What this means to me: those tea parties, doll strollers, and frilly dresses ARE in my future. Everything I have given up to raise my beautiful, healthy, adorable boys, I can have in the form of my niece. I went shopping right away, for the tutu, and while I was out, also bought two bracelets, a head band, and a matching purple sweater and pants set.

Although I have and have had other nieces, this is the baby of my only sister. It is also my only blood-related niece at this time. But this is not why I will love her.

Which brings me to the point. With my only sister having a baby, and it being such an important event in my life, it has me thinking about an issue a lot of people are faced with: Could I love an adopted child as much as my own?

Yes. It's easy for me to say. And maybe I'm not qualified to answer because I don't have any children of my "own." But let me put it this way. Let's take my littlest one. He was three months when I first held him in my arms, when he first laid his sleepy head on my chest and drifted off to sleep. He cried in the middle of the night for food from one of his sleepy parents. Now he plays balls, balloons, blocks and bubbles with the only father he remembers. He calls, "Daddy? Daddy?" and the occasional "Mommy?" in the morning until one of us goes to get him. We are the only parents he knows. Do you think he loves us less than he would his "own" parents?

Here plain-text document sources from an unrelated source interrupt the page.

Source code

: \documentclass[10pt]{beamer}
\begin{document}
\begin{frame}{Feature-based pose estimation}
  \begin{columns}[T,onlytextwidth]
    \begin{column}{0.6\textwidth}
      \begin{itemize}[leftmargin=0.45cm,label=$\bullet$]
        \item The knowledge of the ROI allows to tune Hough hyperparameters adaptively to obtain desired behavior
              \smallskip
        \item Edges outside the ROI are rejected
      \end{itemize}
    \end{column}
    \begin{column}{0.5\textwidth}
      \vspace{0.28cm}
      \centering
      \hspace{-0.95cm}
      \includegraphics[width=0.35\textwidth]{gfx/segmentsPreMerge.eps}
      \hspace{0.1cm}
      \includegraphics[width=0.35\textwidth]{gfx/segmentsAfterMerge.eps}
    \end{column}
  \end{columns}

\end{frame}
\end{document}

The body is a vessel. It's a wonderful thing to carry your own baby and be able to experience all the joy and pain and discomfort and excitement that comes with it, but it's just a vessel-albeit a very important one. Once the baby is out, do you think that you will love that child more than I loved my sweet little Sam when I first picked him up, and told him he was coming home with us? Do you think it is THAT different to say those same words to a baby you just pushed out of you? Maybe. You may have waited a few years for various reasons, and now you're waiting nine months, which is something that most adoptive parents haven't done. But we have been waiting years. But you knew he/she was coming those nine months, and that there was very little risk as far as that baby being yours forever. What a gift.

Here's another way to look at it. After your first child did you wonder if you could ever love another child as much as your first born? I did, with my Rose and Sam. I didn't think it would be possible to love another child as much. But I didn't know how much love my heart could hold, and you didn't either. And you love all of your children equally, but also differently for their individuality.

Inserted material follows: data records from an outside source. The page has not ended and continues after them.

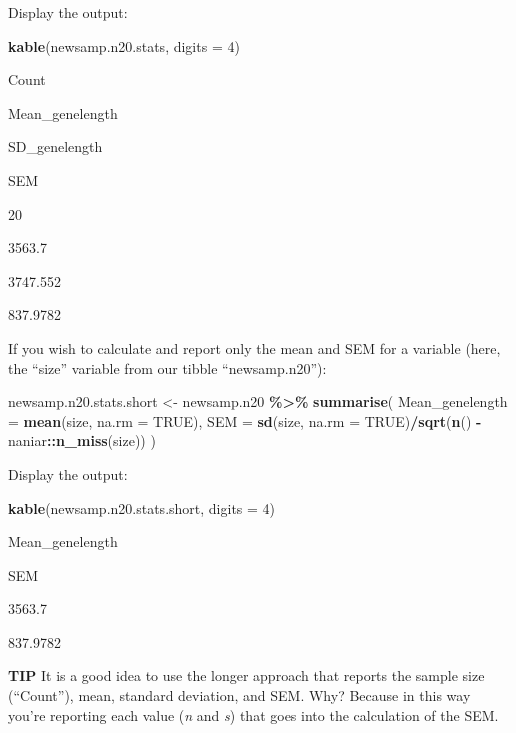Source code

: \documentclass[
]{book}
\newenvironment{Shaded}{\begin{snugshade}}{\end{snugshade}}
\newcommand{\AttributeTok}[1]{\textcolor[rgb]{0.13,0.29,0.53}{#1}}
\newcommand{\ConstantTok}[1]{\textcolor[rgb]{0.56,0.35,0.01}{#1}}
\newcommand{\DecValTok}[1]{\textcolor[rgb]{0.00,0.00,0.81}{#1}}
\newcommand{\FunctionTok}[1]{\textcolor[rgb]{0.13,0.29,0.53}{\textbf{#1}}}
\newcommand{\NormalTok}[1]{#1}
\newcommand{\OtherTok}[1]{\textcolor[rgb]{0.56,0.35,0.01}{#1}}
\newcommand{\SpecialCharTok}[1]{\textcolor[rgb]{0.81,0.36,0.00}{\textbf{#1}}}
\begin{document}
Display the output:

\begin{Shaded}
\begin{Highlighting}[]
\FunctionTok{kable}\NormalTok{(newsamp.n20.stats, }\AttributeTok{digits =} \DecValTok{4}\NormalTok{)}
\end{Highlighting}
\end{Shaded}

Count

Mean\_genelength

SD\_genelength

SEM

20

3563.7

3747.552

837.9782

If you wish to calculate and report only the mean and SEM for a variable (here, the ``size'' variable from our tibble ``newsamp.n20''):

\begin{Shaded}
\begin{Highlighting}[]
\NormalTok{newsamp.n20.stats.short }\OtherTok{\textless{}{-}}\NormalTok{ newsamp.n20 }\SpecialCharTok{\%\textgreater{}\%}
  \FunctionTok{summarise}\NormalTok{(}
    \AttributeTok{Mean\_genelength =} \FunctionTok{mean}\NormalTok{(size, }\AttributeTok{na.rm =} \ConstantTok{TRUE}\NormalTok{),}
    \AttributeTok{SEM =} \FunctionTok{sd}\NormalTok{(size, }\AttributeTok{na.rm =} \ConstantTok{TRUE}\NormalTok{)}\SpecialCharTok{/}\FunctionTok{sqrt}\NormalTok{(}\FunctionTok{n}\NormalTok{() }\SpecialCharTok{{-}}\NormalTok{ naniar}\SpecialCharTok{::}\FunctionTok{n\_miss}\NormalTok{(size))}
\NormalTok{  )}
\end{Highlighting}
\end{Shaded}

Display the output:

\begin{Shaded}
\begin{Highlighting}[]
\FunctionTok{kable}\NormalTok{(newsamp.n20.stats.short, }\AttributeTok{digits =} \DecValTok{4}\NormalTok{)}
\end{Highlighting}
\end{Shaded}

Mean\_genelength

SEM

3563.7

837.9782

\textbf{TIP}
It is a good idea to use the longer approach that reports the sample size (``Count''), mean, standard deviation, and SEM. Why? Because in this way you're reporting each value (\emph{n} and \emph{s}) that goes into the calculation of the SEM.
\end{document}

Maybe your whole life you thought of what your babies would look like. What traits they would share with you and the love of your life. You would love them because they were part of you and they were part of someone you loved enough to bring a life into the world with. Maybe things worked out that way, maybe not. That was something I always hoped for. My children do not share a single blood line with me. You have to go back to Adam and Eve (creationists) or Africa (evolutionists) to find a gene we share. They don't look like me. But Henry gets the hiccups like me (all the time). Sam has an easy going temperament, but is given to being strong-willed at times. They have the same accents as me and their father, and the words coming out of their mouths are all us ("Go for it." "Here comes trouble." "Do you love it?") Random things that when we hear coming out of their mouths, we know is something we say a lot. They are part of me because I am their mother. And I love them for that and because Hank is the only man I want to raise my children with, and they are part of him because he is their father.

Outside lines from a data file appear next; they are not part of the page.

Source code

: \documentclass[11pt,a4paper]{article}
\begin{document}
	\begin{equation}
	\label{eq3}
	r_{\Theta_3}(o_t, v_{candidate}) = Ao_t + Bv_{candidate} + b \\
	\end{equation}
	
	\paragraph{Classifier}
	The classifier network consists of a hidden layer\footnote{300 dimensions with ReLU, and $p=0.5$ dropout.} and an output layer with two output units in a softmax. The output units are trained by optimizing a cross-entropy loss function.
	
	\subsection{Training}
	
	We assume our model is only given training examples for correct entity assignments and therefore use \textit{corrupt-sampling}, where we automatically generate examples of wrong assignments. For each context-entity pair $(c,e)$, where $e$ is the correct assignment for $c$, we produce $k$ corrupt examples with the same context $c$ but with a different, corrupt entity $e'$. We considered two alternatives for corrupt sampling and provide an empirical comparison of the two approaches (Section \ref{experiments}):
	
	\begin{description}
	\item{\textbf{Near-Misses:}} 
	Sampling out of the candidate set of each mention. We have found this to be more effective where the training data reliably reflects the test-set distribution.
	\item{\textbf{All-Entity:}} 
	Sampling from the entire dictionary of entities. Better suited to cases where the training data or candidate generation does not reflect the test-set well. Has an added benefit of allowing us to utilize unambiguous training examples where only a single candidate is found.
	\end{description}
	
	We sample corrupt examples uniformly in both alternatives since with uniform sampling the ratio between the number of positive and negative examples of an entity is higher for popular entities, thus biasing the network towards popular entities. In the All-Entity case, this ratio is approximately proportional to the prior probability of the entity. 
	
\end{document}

I love my nieces and nephews dearly, and they are too numerous to name. My best friend's kids, my ex-sister-in-law's kids, my brothers children, Roxy and Royce, and I will love my other brother's step-children. I love them all and in different ways, and not a single one of them is related by blood to me. But Karen is my sister, so I will hold a special place in my heart for her little girl. But it's not because she is my blood niece, or because she might look a little like me, or because I'll see features of our family in her. It's because she will be amazing. Just like her mother.


  1. Aww, very sweet! I was excited for you when I heard it was a girl, too. Makes me want to run down to an OBGYN and start figuring things out for real.

  2. I am crying.
    I am so proud of you.
    As one who has birthed children and raised children born to others, I can say, it matters not at all... I love them and am proud of them all.